For a common emitter configuration, if $$\alpha$$ and $$\beta$$ have their usual meanings, the correct relationship between $$\alpha$$ and $$\beta$$ is:

In a transistor we denote the three conventional steady currents by $$I_E$$ for emitter current, $$I_C$$ for collector current and $$I_B$$ for base current.

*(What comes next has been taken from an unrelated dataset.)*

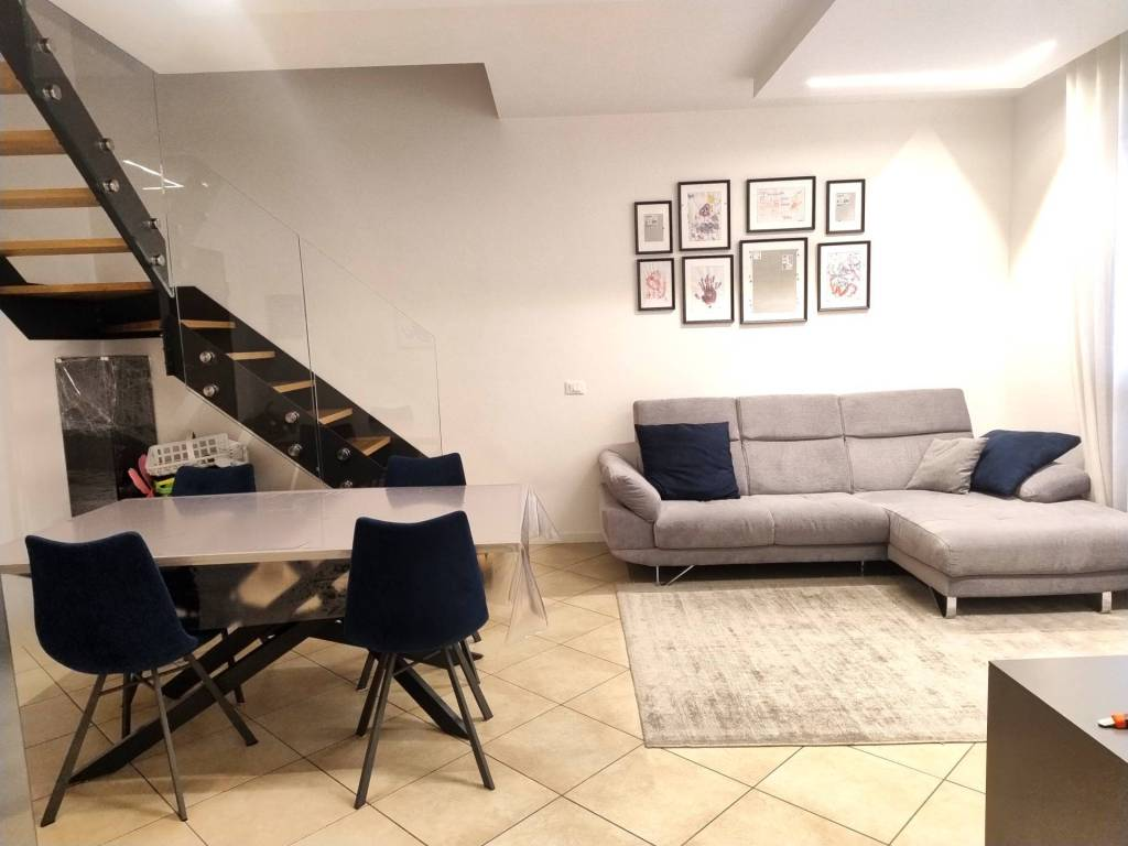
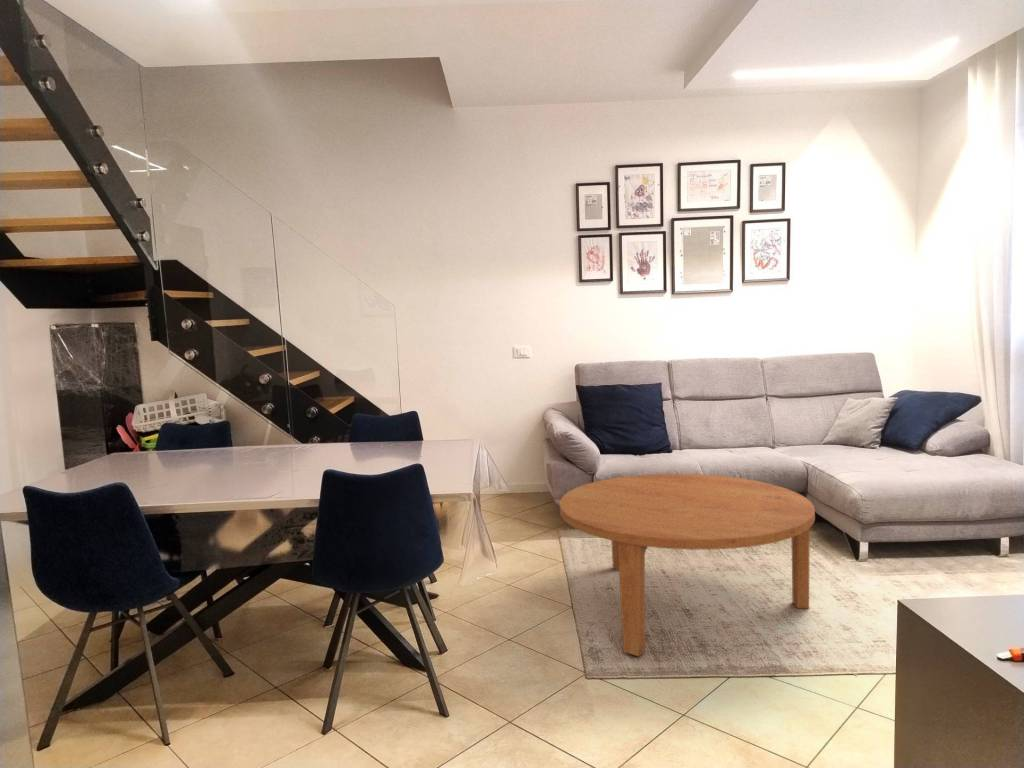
+ coffee table [559,473,816,657]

According to Kirchhoff’s current law at the transistor node we have

$$I_E \;=\; I_C \;+\; I_B.$$

Next, by definition of the current gains we write

$$\alpha \;=\;\dfrac{I_C}{I_E} \qquad\text{(common-base current gain)}$$

and

$$\beta \;=\;\dfrac{I_C}{I_B} \qquad\text{(common-emitter current gain)}.$$

From the definition of $$\beta$$ we can express the base current in terms of the collector current:

$$I_B \;=\;\dfrac{I_C}{\beta}.$$

Substituting this expression for $$I_B$$ into the earlier Kirchhoff relation $$I_E = I_C + I_B$$ gives

$$I_E \;=\; I_C \;+\; \dfrac{I_C}{\beta} \;=\; I_C\!\left(1 + \dfrac{1}{\beta}\right).$$

Now we substitute the value of $$I_E$$ in the definition of $$\alpha$$:

$$\alpha \;=\;\dfrac{I_C}{I_E} \;=\;\dfrac{I_C}{I_C\!\left(1 + \dfrac{1}{\beta}\right)} \;=\;\dfrac{1}{1 + \dfrac{1}{\beta}}.$$

To simplify, we multiply numerator and denominator by $$\beta$$:

$$\alpha \;=\;\dfrac{\beta}{\beta\!\left(1 + \dfrac{1}{\beta}\right)} \;=\;\dfrac{\beta}{\beta + 1}.$$

Re-ordering the terms in the denominator we finally obtain

$$\alpha \;=\;\dfrac{\beta}{1 + \beta}.$$

This matches Option A. Hence, the correct answer is Option A.